▶ Your tasks
1 > Reproduce the tint removal instructions from "To over come" up to and including "layers at once.", switching "razor blades" to "a scraper".
2 > List every line of the listing that contains the string "start".
**** Article ****
Be careful using strippers, as some of them may destroy the defroster lines. also bve careful when using steel wool and such to get the last remnants off. If you scrub on a defroster line too long with even a very fine steel wool, you can "sand" thru the materials in the line that make the connections.

 

 

Here's good instructions from tintdude.com....

 

Author: Ric Wellman © 1999

 

Materials:

  • Warm sunny day
  • Tarp
  • Large plastic garbage bag
  • Undiluted Ammonia
  • Windex (a glass cleaner)
  • Paper towels
  • Fine steel wool
  • Razor blades

Tips:

The difficult thing about removing tint is that most film is constructed of two layers of tinted polyester. When you try to peel the film off the glass, the top layer will usually pull right off leaving the second layer behind. This second layer will not peel off, it will just flake and tear like a price tag.

 

Step 1:

To over come separation between layers you must soften the adhesive so that both layers peel at the same time. This is very important, if you peel the just the top layer, you may as well just use razor blades as there is no way to peel the second layer off without picking at it for a few hours. You MUST try to peel both layers at once.

  • NOTE: You are more than likely to damage one or more of your defroster lines, when this happens, the cut line will not work anymore. Some cars have radio antennas mounted alongside the defrosters made of the same material. If you damage these, your radio antenna will not work! Be careful! Taking it to a tint shop to be done greatly increases the odds of saving the lines, but even a tint shop can not promise to save your lines, sometimes the film is just to far gone.
**** Data for processing ****
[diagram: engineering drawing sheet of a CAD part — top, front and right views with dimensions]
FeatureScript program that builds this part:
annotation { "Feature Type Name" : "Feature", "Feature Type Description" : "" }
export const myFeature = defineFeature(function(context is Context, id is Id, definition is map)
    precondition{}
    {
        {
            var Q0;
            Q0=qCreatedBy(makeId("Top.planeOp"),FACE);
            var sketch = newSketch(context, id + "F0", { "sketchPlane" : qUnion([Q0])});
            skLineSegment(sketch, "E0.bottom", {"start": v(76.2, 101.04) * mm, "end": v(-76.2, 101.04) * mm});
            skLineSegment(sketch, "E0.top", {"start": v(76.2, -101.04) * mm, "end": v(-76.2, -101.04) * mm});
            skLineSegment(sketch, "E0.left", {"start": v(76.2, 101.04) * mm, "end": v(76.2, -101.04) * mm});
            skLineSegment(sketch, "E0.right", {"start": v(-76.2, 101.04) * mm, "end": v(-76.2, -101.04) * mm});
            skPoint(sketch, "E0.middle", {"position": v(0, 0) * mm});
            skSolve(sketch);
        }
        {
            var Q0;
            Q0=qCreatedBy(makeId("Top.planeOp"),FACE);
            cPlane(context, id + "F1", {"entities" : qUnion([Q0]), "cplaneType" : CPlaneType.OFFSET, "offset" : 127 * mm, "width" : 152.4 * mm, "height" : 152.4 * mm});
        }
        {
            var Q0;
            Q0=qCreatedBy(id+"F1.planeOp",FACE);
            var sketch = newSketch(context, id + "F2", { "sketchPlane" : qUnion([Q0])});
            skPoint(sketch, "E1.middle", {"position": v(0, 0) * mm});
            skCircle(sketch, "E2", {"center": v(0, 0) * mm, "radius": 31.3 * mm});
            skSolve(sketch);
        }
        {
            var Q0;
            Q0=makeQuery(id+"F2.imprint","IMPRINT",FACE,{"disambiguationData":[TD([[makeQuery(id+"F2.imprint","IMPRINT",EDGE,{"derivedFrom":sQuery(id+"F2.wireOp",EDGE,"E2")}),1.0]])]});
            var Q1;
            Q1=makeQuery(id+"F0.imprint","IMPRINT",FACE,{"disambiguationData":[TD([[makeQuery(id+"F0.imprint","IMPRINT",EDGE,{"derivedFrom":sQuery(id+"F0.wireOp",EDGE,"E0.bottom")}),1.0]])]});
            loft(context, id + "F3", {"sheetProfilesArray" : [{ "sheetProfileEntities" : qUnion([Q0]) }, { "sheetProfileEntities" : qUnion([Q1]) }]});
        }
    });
****
▶ The results
1 >
To over come separation between layers you must soften the adhesive so that both layers peel at the same time. This is very important, if you peel the just the top layer, you may as well just use a scraper as there is no way to peel the second layer off without picking at it for a few hours. You MUST try to peel both layers at once.

2 >
            skLineSegment(sketch, "E0.bottom", {"start": v(76.2, 101.04) * mm, "end": v(-76.2, 101.04) * mm});
            skLineSegment(sketch, "E0.top", {"start": v(76.2, -101.04) * mm, "end": v(-76.2, -101.04) * mm});
            skLineSegment(sketch, "E0.left", {"start": v(76.2, 101.04) * mm, "end": v(76.2, -101.04) * mm});
            skLineSegment(sketch, "E0.right", {"start": v(-76.2, 101.04) * mm, "end": v(-76.2, -101.04) * mm});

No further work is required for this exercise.